Policy Enforcement Point: This is one of the core components of a ZTA. It’s purpose is to receive access requests from Systems (users) and ask the Policy Decision Point if an access is granted. It is important to note that the access can be revoked at any moment as everything goes through it, even once an access is granted. A Policy Enforcement Point can be a single system, but can also be split in 2: the Client (like a computer) and the Resource (like a website allowing access to the user).
Policy Decision Point: This is a logical component encompassing the other 2 main components of a ZTA: the Policy Engine and the Policy Administrator.
Policy Administrator: This is the component that handles all the session information, like the authentication token. It is also responsible of allowing or stopping the communication between the System and the Resource depending on the Policy Engines decision.
Policy Engine: This is the component that makes the ultimate access decision based on the policies defined by the enterprise. When the Policy Enforcement Point asks if a System is allowed to communicate to a resource, the Policy Administrator communicates with the Policy Engine. The Policy Engine makes a decision using multiple decision points (including external resources like Threat Intelligence) and the policy for the resource. The Policy Administrator will then execute the decision by creating the token for the sessions and other related things. If at any point the Policy Engine decides that the communication should be stopped, the Policy Administrator will revoke the validity of the token and the communication between the System and the Resource won’t be allowed anymore.
So, to summarize the flow, the Subject (user) using a System (computer) will try to connect to a Resource. To establish the connection, the System will ask access to the Policy Enforcement Point. The Policy Enforcement Point will ask how to proceed to the Policy Administrator which validates with the Policy Engine if the access should be allowed or denied. If access is granted, the Policy Administrator generated all the required information for the session to be authenticated and authorized and returns the session details to the Policy Enforcement Point which grants access to the System to the Resource.
How can we implement a ZTA
The previous section explains in an architectural concept how a ZTA can be implemented but it doesn’t explain how to actually install and use it. Because of the complexity of the architecture, I won’t go into the details on how this can be achieved, but I’ll direct you towards great resources.
If you’re in a Windows environment, the best way is to follow the guidelines and steps provided by Microsoft: https://docs.microsoft.com/en-us/security/compass/privileged-access-strategy
If you’re in a Linux environment, there are some providers that can help implement this strategy, one of them being Okta: https://www.okta.com/resources/datasheet-advanced-server-access-a-zero-trust-approach-to-linux-and-windows-server-access-via-ssh-and-rdp/
What I think of the ZTA
Because of the current context with the COVID-19 and the fact that a lot of enterprises now have to support people working from home, the idea of a ZTA starts to get traction. Since I started reading about it I have seen more and more blog posts talking about it.
In an ideal world, everyone would implement a ZTA. That would make most enterprise really resilient to attacks and reduce the number of successful hacks we see weeks after weeks. But like it is for everyone, budgets are limited and technical human resources that can make these changes are scarce.

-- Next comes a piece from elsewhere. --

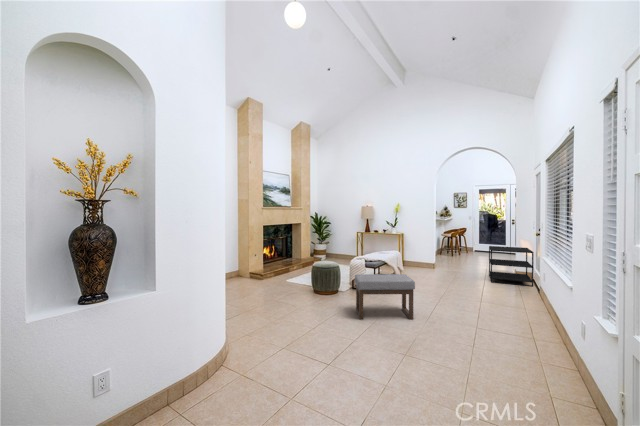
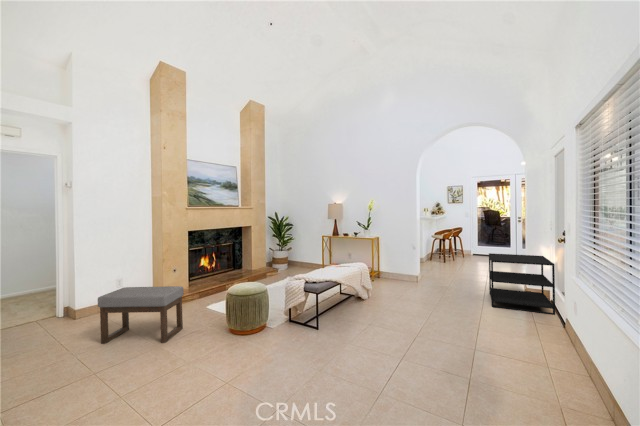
ottoman: present [355,274,415,320] -> present [98,286,184,344]

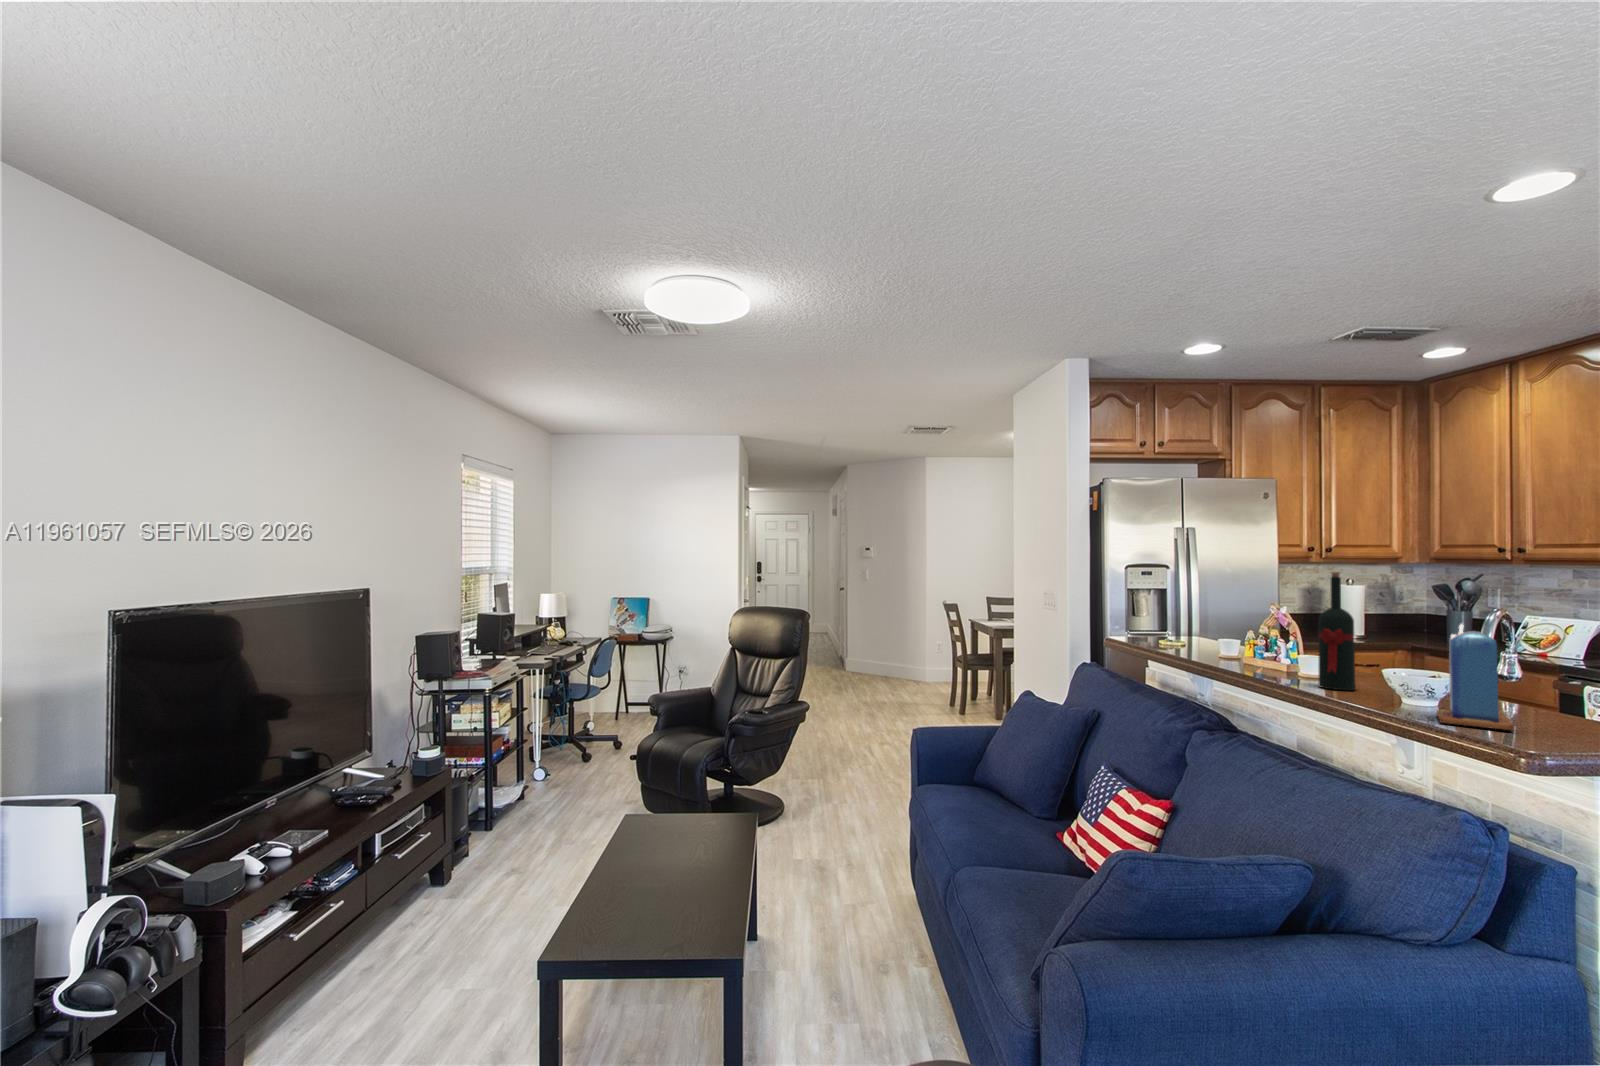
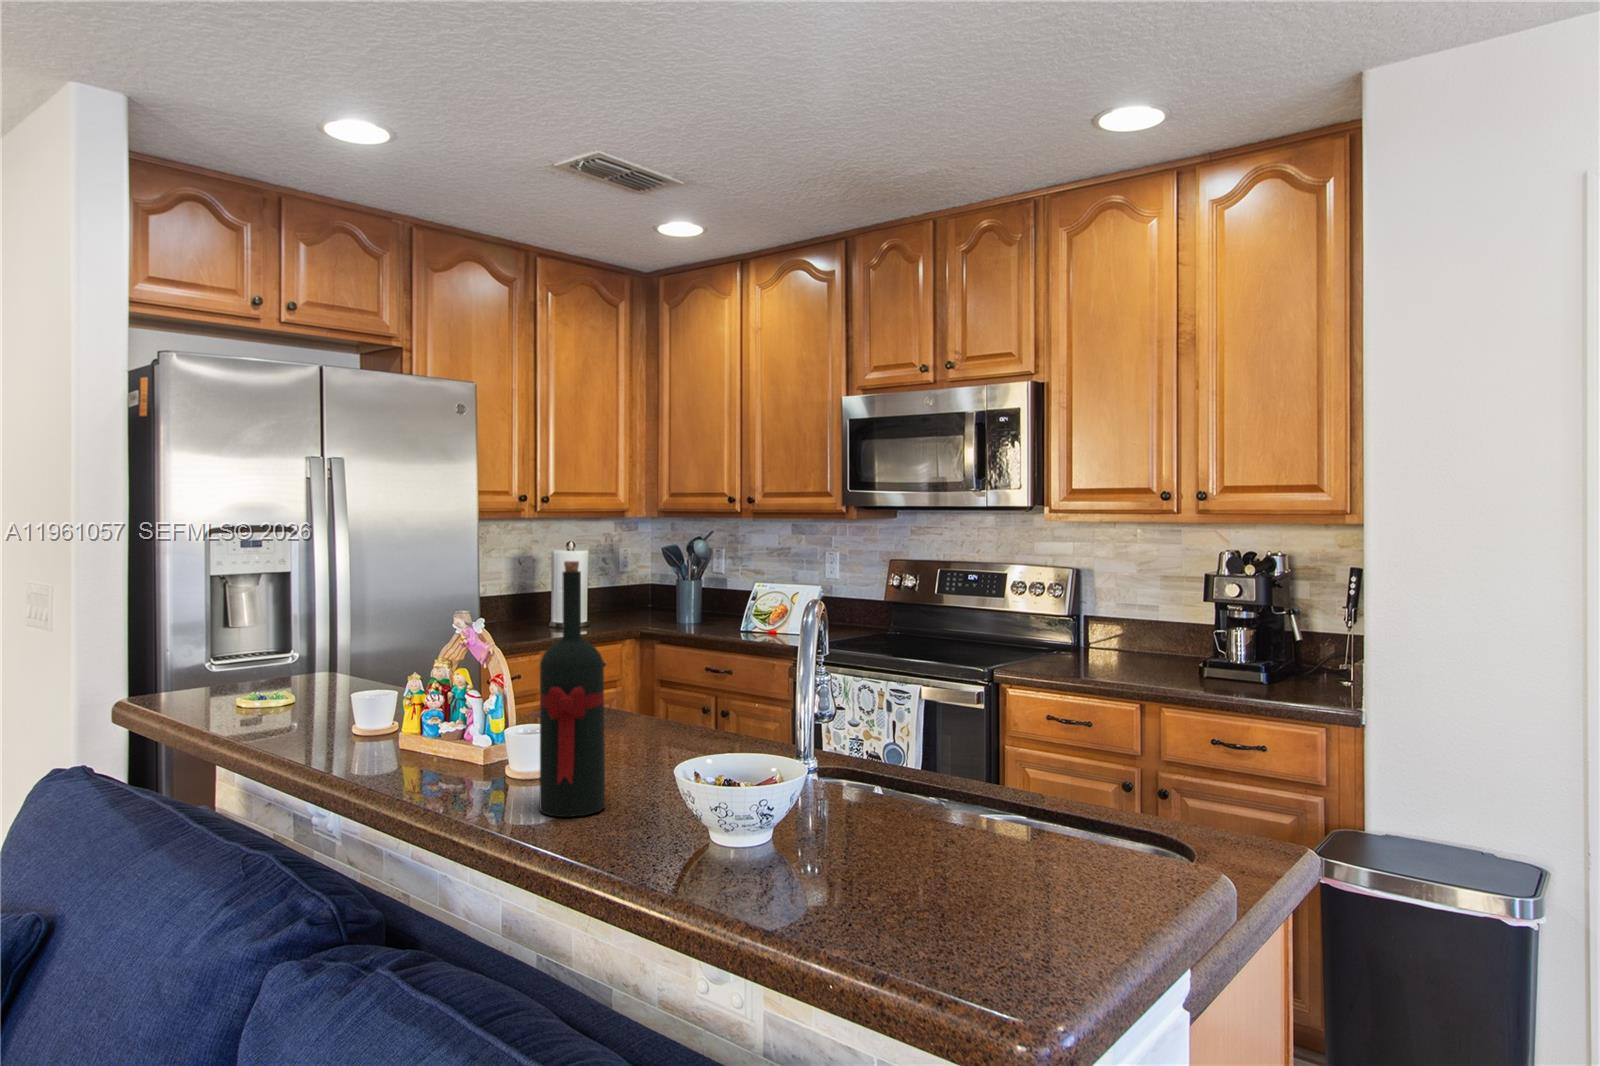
candle: present [1437,624,1514,730] -> none [762,681,904,923]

The main problem is that, like most secure features, it is not enabled by default. This implies that we need to assign a skilled resources fulltime for a significant amount of time on this project, slowing us on all the other important things we need to do.
If you go to the link for Microsoft Windows, you’ll quickly realize that this architecture is no simple task. And if you know Microsoft, you know everything won’t be perfectly documented and some feature won’t work like you think it should, meaning you’ll have to do some trial and error to make it work.
I think a ZTA should be applied to everyone, but because of the effort needed, it will be applied mostly by some medium and large enterprises that value Security as a core business need.